=== DATA EXTRACTS ===

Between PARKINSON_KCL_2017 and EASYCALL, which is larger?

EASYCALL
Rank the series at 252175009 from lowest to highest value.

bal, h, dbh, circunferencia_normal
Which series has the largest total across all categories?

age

==

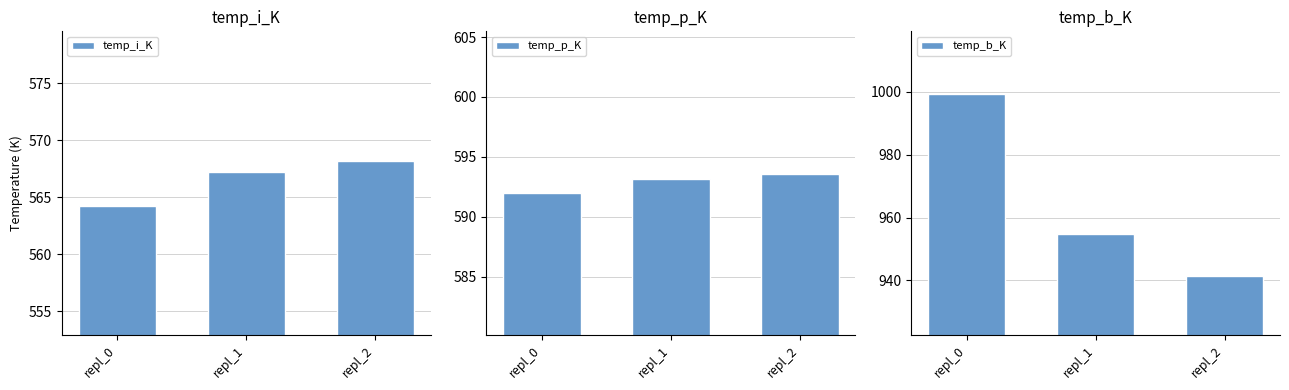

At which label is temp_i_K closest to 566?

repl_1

=== PROBLEM DESCRIPTION ===
Rewrite the material as a numbered list, starting at the line containing "bal, h, dbh, circunferencia_normal" and ending with the line containing "Which series has", both included. Leave out any blank lines.

=== RESPONSE TO THIS EXERCISE ===
1. bal, h, dbh, circunferencia_normal
2. Which series has the largest total across all categories?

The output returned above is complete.